What if I told you that your beliefs dictate your experience in love?
There was a time when I didn’t know this, and the state of my relationships was proof that I was in the dark.
My love life used to be a mess. I was caught in a cycle of trying to get my needs met and trying not to get hurt. But the same, dysfunctional patterns kept happening over and over again. No matter what, I’d end-up feeling disempowered and disheartened; like I could never get the love I wanted.
This experience went on for years until finally, during a particularly difficult time in my life, I had an insight that changed my life. That insight was:
Relationships unfold based on your beliefs about yourself. Change what’s happening inside of you, and your relationships will change, too.
This idea rocked me to my core.
Was it possible that my relationships were dysfunctional because of what I believed about myself and about love?
Was it possible that if I changed myself, my experience in love would change, too?
Fast forward three years later and the answer is an undeniable Yes.
Yes, your beliefs set the foundation for what you’ll experience in relationships, and yes, when you change your beliefs, your experience in love changes, too.
Below are three biggest beliefs that that I had to change to transform my experience in relationships. Change these beliefs in yourself, and your love life will transform, too:
1) You have to believe in yourself.
You will experience people treating you the way you treat yourself, and the way you expect to be treated. This is why we repeat patterns over and over again; we expect something to happen, so it does. This is called a limiting (or dysfunctional) belief.
Think about this concept for a second: If you care about yourself, you won’t stand for someone treating you poorly. It just doesn’t happen; you stand up for yourself (the way you’d stand up for a good friend), and move on. But when your self-worth is lower than it should be, you end-up accepting treatment that mirrors that low self-worth. This keeps you stuck in relationships that don’t work for you!
The problem is, most of us don’t treat ourselves the way we treat our friends. The way we think, feel, and behave towards ourselves can be pretty harsh!
In order to find incredible love with another person, you have to love and respect yourself. This means, you have to treat yourself the way you want to be treated. Say kind things to yourself, do thoughtful things for yourself, listen to yourself, get to know yourself. Essentially, you’re dating yourself, and you’re in the honeymoon phase!
Make this major shift and your entire experience in relationships will shift, too.
2) You have to believe in potential partners.
Any pattern you continuously encounter in other people is a pattern that lives within you. While at first sight, it may seem like “All men are unavailable” or “All women try to control me,” what’s really happening in these situations is you’re coming up against an old belief system. A belief system that tells you relationships are going to turn out a certain way.
Our wounding becomes ingrained when we’re young; this is why, as adults, we create dysfunctional patterns in relationships. Whatever you wounding was – whether you felt rejected, abandoned, insignificant, unheard, or trapped – you’ll continue to experience the same dynamic in your adult relationships until you heal the wound and move beyond it.

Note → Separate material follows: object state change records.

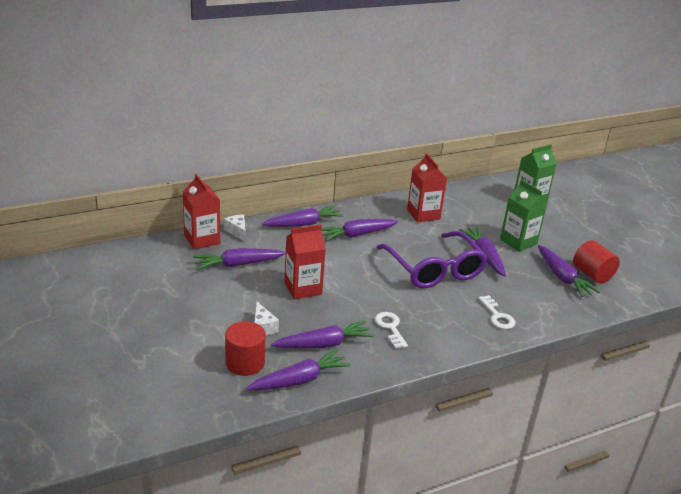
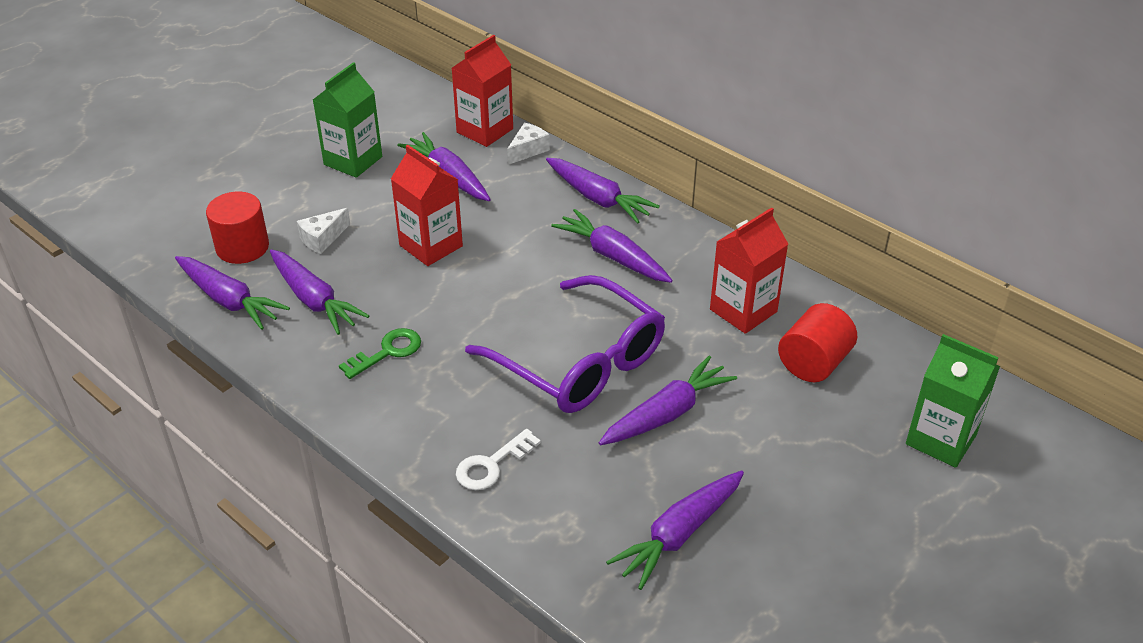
camera: 70 degrees right, 10 degrees up
white key [375,312,408,349] -> green key [339,328,421,379]
purple glasses [376,231,488,288] -> purple glasses turned 90 degrees counterclockwise [465,275,665,413]
green carton [500,179,547,252] -> green carton moved to [313,62,382,178]
red cylinder [573,240,620,284] -> red cylinder moved to [778,303,857,382]

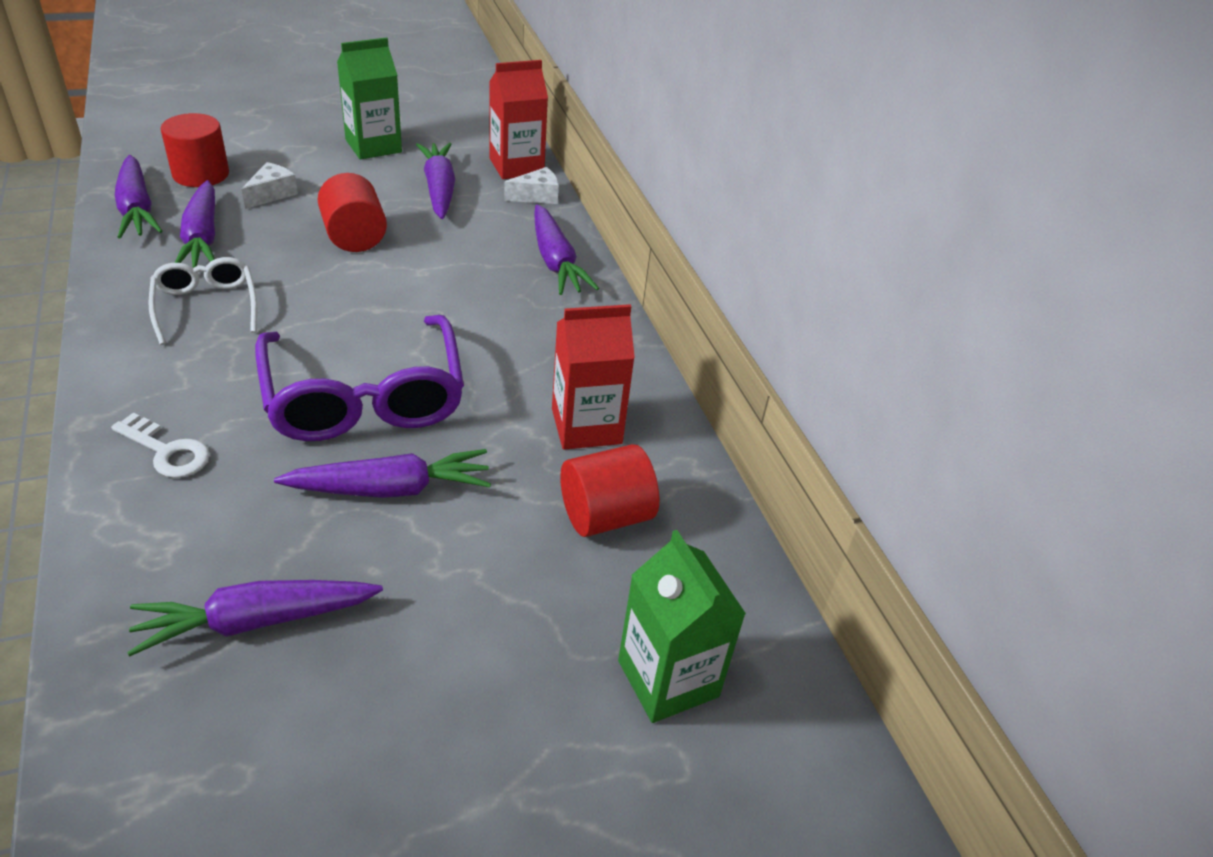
camera: 25 degrees right, 0 degrees up
white cheese [297,208,350,254] -> white cheese turned 135 degrees clockwise [242,162,298,209]
green key [339,328,421,379] -> white glasses [149,257,257,345]
red carton [391,145,463,266] -> red cylinder [317,173,387,252]
white key [456,429,541,490] -> white key turned 135 degrees counterclockwise [111,413,210,478]
purple carrot [551,209,673,283] -> none

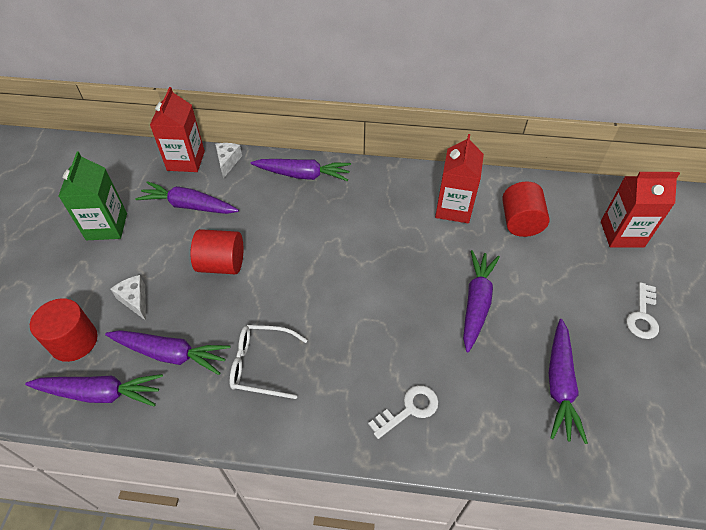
camera: 60 degrees left, 10 degrees up
purple glasses [255,315,464,441] -> none
green carton [618,530,746,723] -> red carton [601,172,680,248]
none -> white key [626,282,659,339]

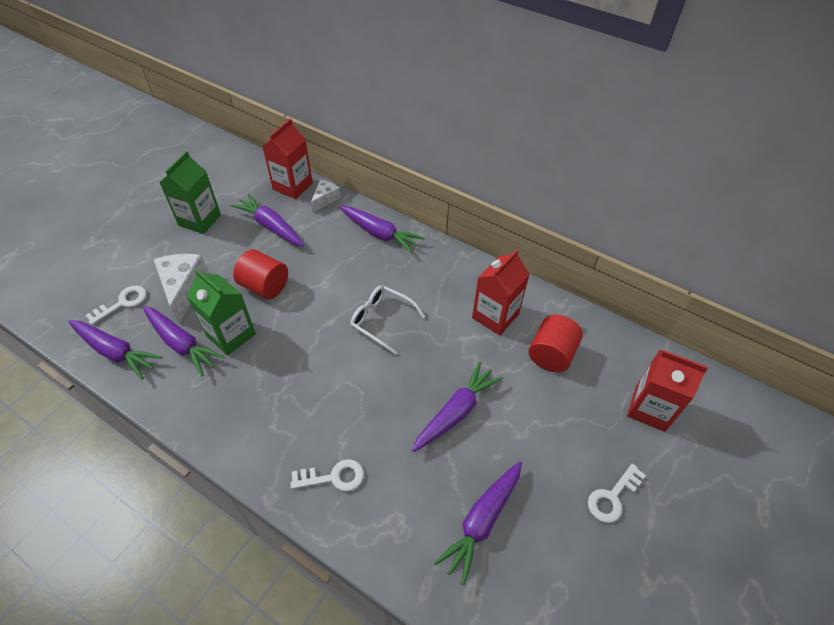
camera: 25 degrees right, 0 degrees up
red cylinder [30,298,98,362] -> white key [85,285,147,325]
white cheese [111,275,146,320] -> white cheese [153,254,209,324], size x1.73
white glasses [230,325,308,399] -> white glasses moved to [350,285,425,355]
none -> green carton [187,269,256,356]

So how do you heal? By treating yourself the way you want to be treated.
If you feel invalidated by others, you need to practice validating yourself.
If you feel trapped in relationships, you need to evaluate how you’re trapping yourself (by not speaking your truth, by not showing up authentically), and change this.
If you feel rejected or abandoned, you need to show-up and love yourself, through thick and thin.
Any pattern you see in others is mirroring a limiting belief about how you expect to be treated in relationships. Heal yourself from the inside-out, and your experience of others will drastically shift, too.
3) You have to believe in relationships.
It’s easy for us to feel cyclical about relationships; we’re surrounded by dysfunctional couples everywhere we look. In fact, culturally we’re a little addicted to the drama.
But the truth is, being hyper-focused on the dysfunction in relationships will not lead to a healthy, happy relationship in your own life. It just won’t.
If you don’t believe you’re capable of forming a mature, respectful, powerful, loving partnership, it’s going to be really hard for you to do so.
While every relationship is difficult at times, partnerships are an amazing opportunity for us to feel connected, supported, loved and seen by another person. Believe in the greatest potential of a relationship, and it’s much more likely to happen for you.
When your beliefs are aligned to the highest potential, you create partnerships that are unbelievably fulfilling; when your beliefs are aligned to limits and dysfunction, then that’s what you’re going to see.The choice is yours… which will you you choose?
Believe in the highest possibilities, strive for the highest possibilities, and anything you want can be yours.